Picture this: You’re deep in the heart of a bustling food processing plant, where every second counts, and precision is everything. The hum of machines surrounds you, but something far more intelligent is at work.
AI is your silent, all-seeing ally, ensuring that every ingredient, every process, every movement is flawless. You’re prepping a batch of white powder for a major food product—seems routine, right? But hidden within that powder, there’s a potential contaminant, something invisible to the naked eye.
Cue AI-driven machine vision. In a flash, multi-spectral sensors kick in, scanning every inch of that batch with laser-like precision. An image is instantly generated—a composite masterpiece that highlights the problem. The system locks in on the contaminant, and within moments, it’s identified, rejected, and quarantined.
But the action doesn’t stop there. Behind the scenes, AI is analyzing real-time operational data like a detective solving a case. It traces the issue back through the supply chain, uncovering a potential glitch in ingredient sourcing. Instantly, connected workers are armed with insights, actionable data in their hands, ready to make immediate corrections. No delays. No guessing games.
Need new ingredients? Done. Automated warehouse robots zip across the floor, delivering replacements to the line. Everything flows seamlessly, like clockwork.
And it’s all captured—every decision, every adjustment—digitally recorded for governance. Compliance? Check. Meanwhile, the system updates operational procedures, feeds them into virtual reality training modules, and provides real-time augmented reality work instructions, ensuring that this kind of problem doesn’t happen again.
This isn’t just automation. This is AI transforming the way you work, empowering your team to catch issues early, solve them faster, and protect the brand at every step. In this world, you’re in control, with AI as your sharpest tool, ready to keep the production line—and your business—running smoothly.
Driving positive business outcomes
The scenario above is just one example of how AI can drive positive business outcomes in industrial settings. Some of the technology’s greatest value comes through empowering workforces with better real-time decision-making, actionable operational insights, increased situational awareness for predictive maintenance and safety, and enterprise-wide intelligence for sustainability programs.
As Industry 4.0 continues to develop, industries must look for opportunities to go beyond just “doing things better” and augment that with a culture which evaluates and implements ways of “doing things differently.” Core to this are actionable insights from manufacturing data, collected through Internet of Things (IoT) sensors and automation systems.

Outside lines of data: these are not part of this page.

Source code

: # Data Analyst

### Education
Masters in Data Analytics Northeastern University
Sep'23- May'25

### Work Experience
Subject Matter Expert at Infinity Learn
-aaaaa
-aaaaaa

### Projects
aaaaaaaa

Consider an AI tool that continuously monitors and analyzes industrial equipment, processing data to detect patterns that could predict a potential gas leak or chemical spill. AI can generate relevant action steps for crisis situations, helping managers take the most appropriate action, often without having to disrupt production or put anyone in danger.
Similarly, AI can track and analyze the biometric data of a lone worker operating heavy machinery, like a crane or underground mining vehicle, to judge whether that person is showing signs of fatigue. And from a sustainability perspective, AI can be leveraged to trace a company’s product’s components through every stage of the supply chain, even validating the findings with a digital product passport or blockchain technology.
Further accelerating enterprise digitalization is the rise of generative AI, whose natural language processing capabilities enable more intuitive human-machine interactions and improve efficiency in complex industrial environments. For instance, Nokia’s MX Workmate solution leverages GenAI to give workers contextual, language-based insights in areas such as enhanced predictive maintenance, streamlined decision making, and safety scenarios.
Building the foundation for transformative change
If you don’t have an eye on these kinds of things but your competitors do, that puts you at a disadvantage.
According to a 2024 report by the International Monetary Fund, “artificial intelligence is set to profoundly change the global economy, with some commentators seeing it as akin to a new industrial revolution.” Already, about 60 percent of jobs in advanced economies are exposed to AI, with many positioned to “benefit from enhanced productivity through AI integration.” In addition, Deloitte predicts nearly 2 million jobs in U.S. manufacturing could be left unfilled by 2033, with investments in technology “pivotal to how manufacturers position themselves for success.”
As the above use cases illustrate, human-AI integration is not something to be feared but something to be desired. In fact, it’s quickly becoming the new table stakes.
At Nokia, we believe that a unified, ecosystem-neutral, industrial edge platform—one that integrates AI, computing, applications, and wireless networking—is key to a company’s enterprise digitalization efforts. Such a platform enables simple-to-use, scalable solutions for industrial businesses to capture, process, analyze, and act on real-time operational technology (OT) data at the edge of the network, close to the source of IoT and automation data generation. This leads to completely situational and contextually aware industrial sites that empower workers for enhanced real-time decision making while ensuring better data security, sovereignty, robustness, resiliency and latency.
Collaboration is essential for real-world digitalization solutions, and that’s where companies like Nokia can help. When choosing a partner, look for expertise in connectivity, industrial devices, AI analysis and edge platform technology—with the goal of seamlessly integrating data and applications from multiple sources without the need to reprogram or replace industrial controllers and other critical equipment.
Every industrial business is at a unique stage in their AI journey, but finding the right partner will be key to both ongoing optimization and long-term transformation.